\begin{vmatrix} 1 & n & n & \dots & n \\ n & 2 & n & \dots & n \\ n & n & 3 & \dots & n \\ \vdots & \vdots& \vdots & \ddots & \vdots\\ n & n & n & & n\\ \end{vmatrix}
I've the feeling that I should to eliminate with the last row the others ove and after that should I multiply with the elements of the main diagonal.
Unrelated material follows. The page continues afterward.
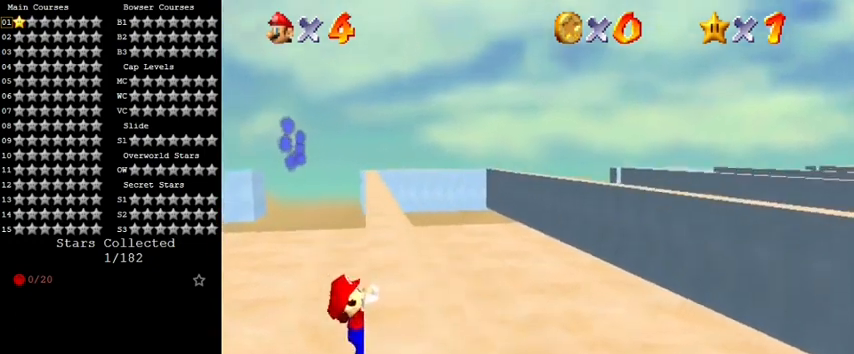
{"keys": [], "events": [[133, "right", "up"]]}
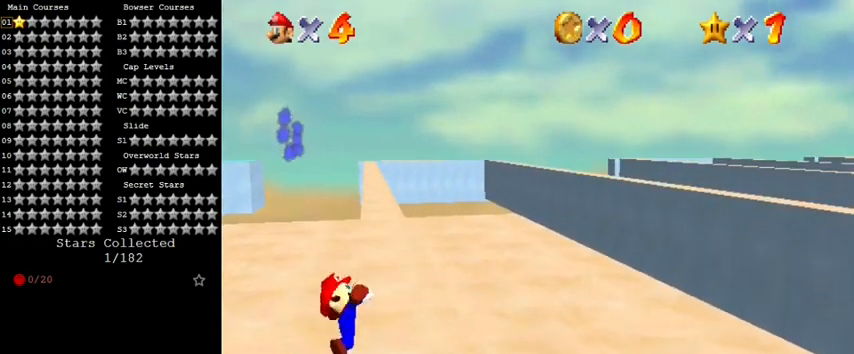
{"keys": [], "events": []}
By Gaussian elimination, $$\begin{vmatrix} 1 & n & n & \dots & n \\ n & 2 & n & \dots & n \\ n & n & 3 & \dots & n \\ \vdots & \vdots& \vdots & \ddots & \vdots\\ n & n & n & \dots & n\\ \end{vmatrix}=\begin{vmatrix} 1 & n & n & \dots & n \\ n-1 & 2-n & 0 & \dots & 0 \\ n-1 & 0 & 3-n & \dots & 0 \\ \vdots & \vdots& \vdots & \ddots & \vdots\\ n-1 & 0 & 0 & \dots & 0\\ \end{vmatrix}$$ so if we expand along the last column, then along the last row, we get that the determinant equals $\color{red}{n!(-1)^{n+1}}$.